### Exercise objective
Please quote the records below word for word, omitting the pictures.

### Source data

=== Section Start ===

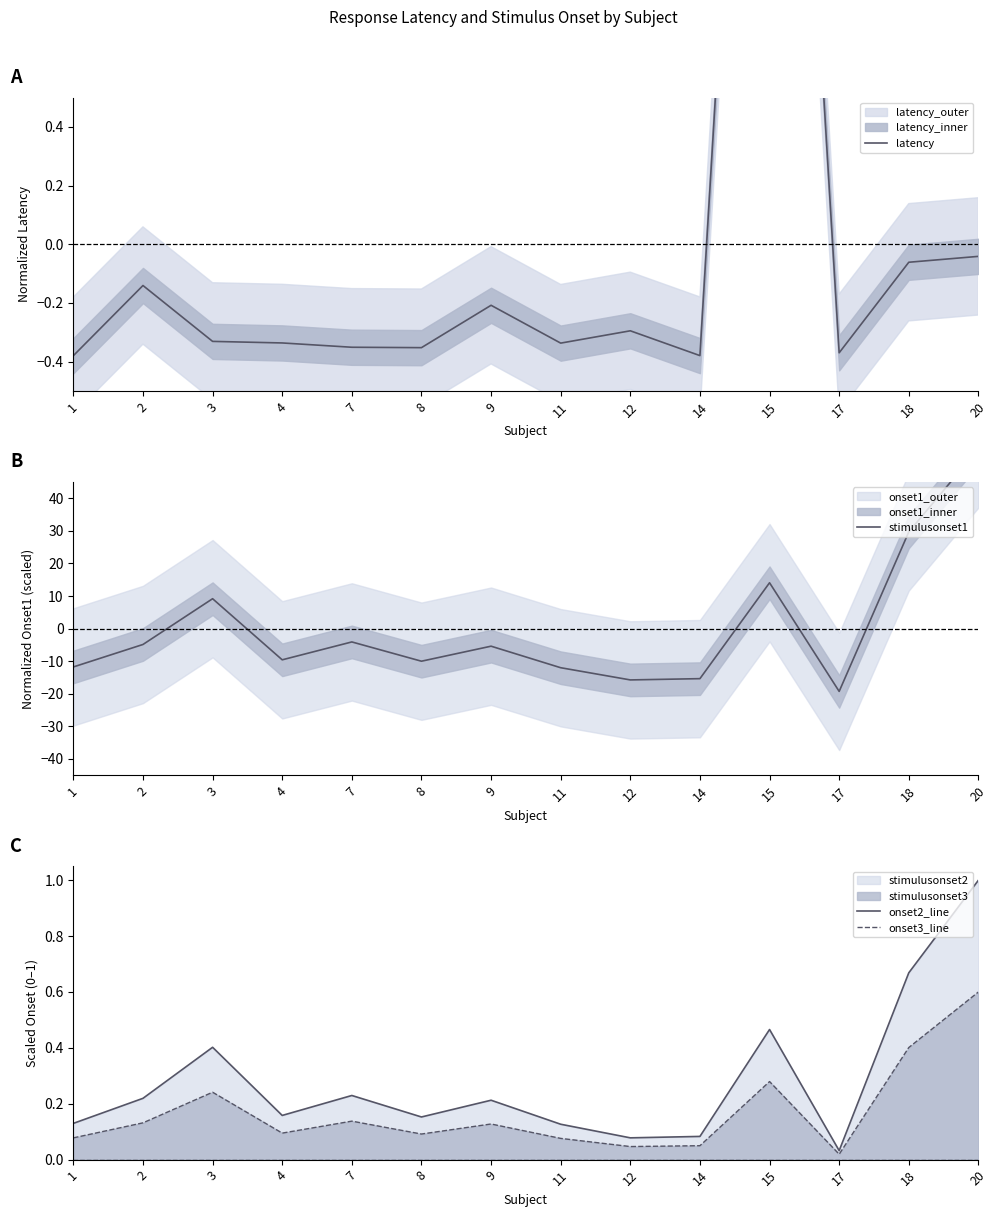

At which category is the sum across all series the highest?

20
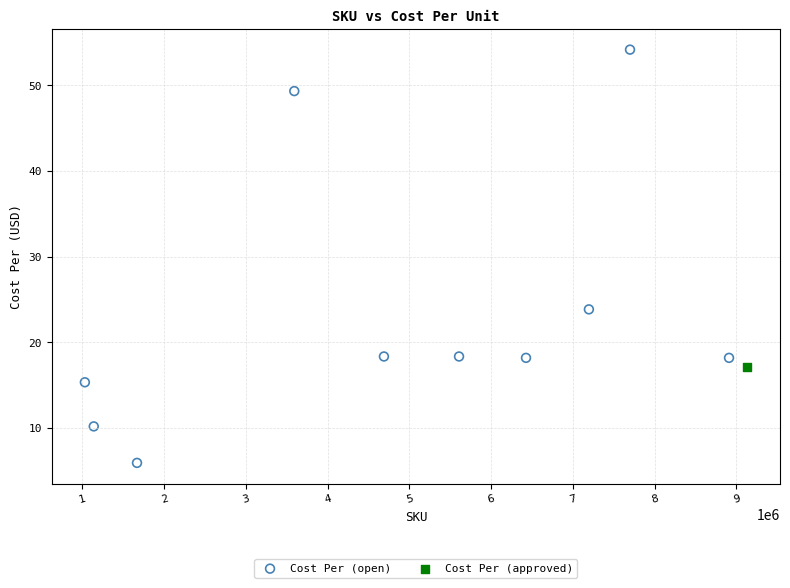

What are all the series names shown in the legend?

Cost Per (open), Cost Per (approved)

=== Section End ===

### Problem solution
At which category is the sum across all series the highest?

20

What are all the series names shown in the legend?

Cost Per (open), Cost Per (approved)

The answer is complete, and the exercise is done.